§ **Task statement**: When you transcribe the entries below, keep the wording exact and omit the pictures.

*** Records to use

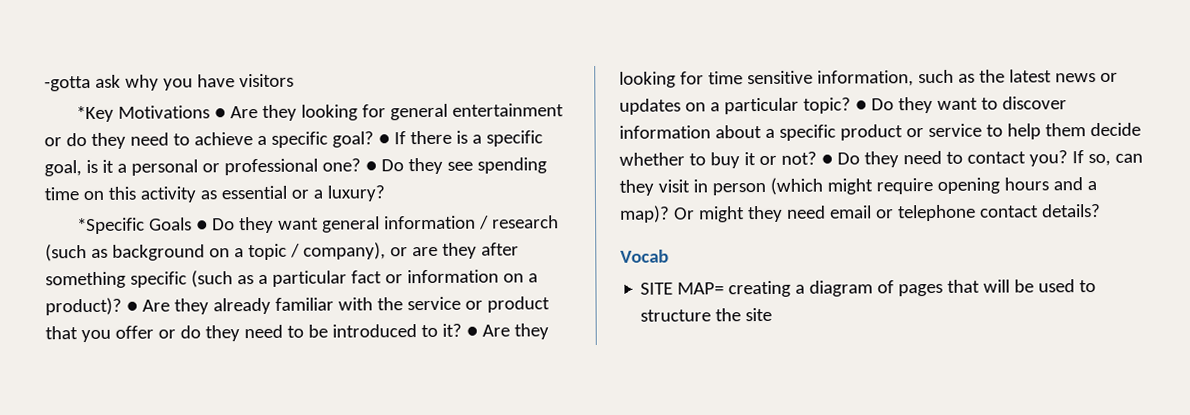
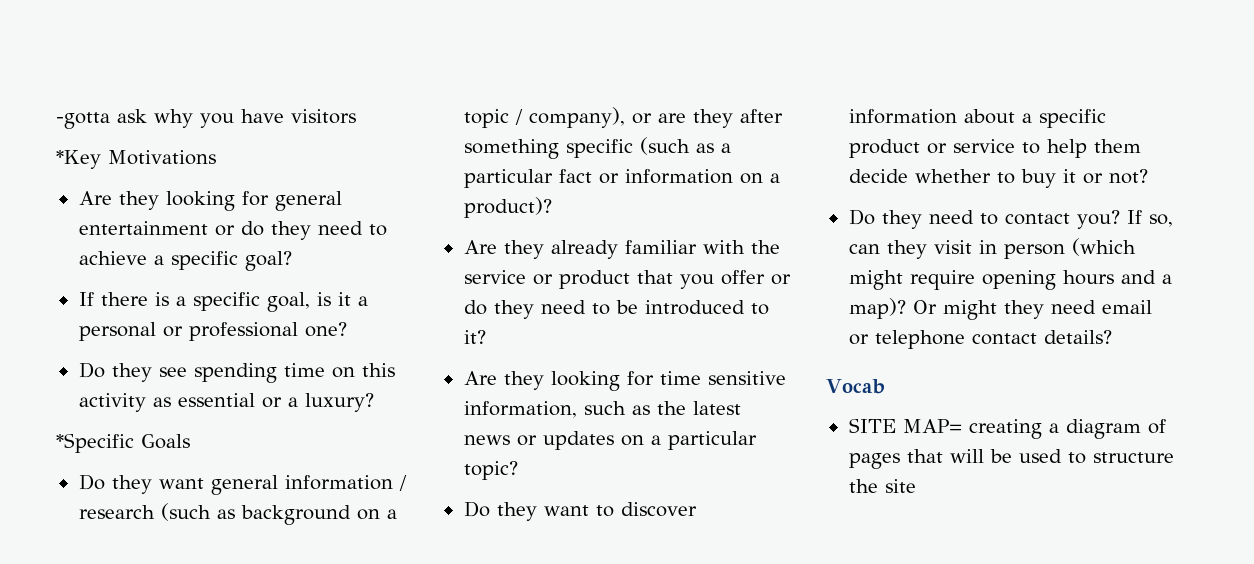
[213,108,226,119] ● -> (216, 157) //
[377,134,390,145] ● -> (292, 261) //
[364,161,377,172] ● -> (347, 329) //
[195,220,208,231] ● -> (190, 441) //
[125,301,138,312] ● -> (552, 207) //
[465,326,478,337] ● -> (486, 337) //
[854,100,867,111] ● -> (518, 470) //
[820,154,833,165] ● -> (1148, 176) //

******

§ **Answer to this problem**:
[213,108,226,119] ● -> (216, 157) //
[377,134,390,145] ● -> (292, 261) //
[364,161,377,172] ● -> (347, 329) //
[195,220,208,231] ● -> (190, 441) //
[125,301,138,312] ● -> (552, 207) //
[465,326,478,337] ● -> (486, 337) //
[854,100,867,111] ● -> (518, 470) //
[820,154,833,165] ● -> (1148, 176) //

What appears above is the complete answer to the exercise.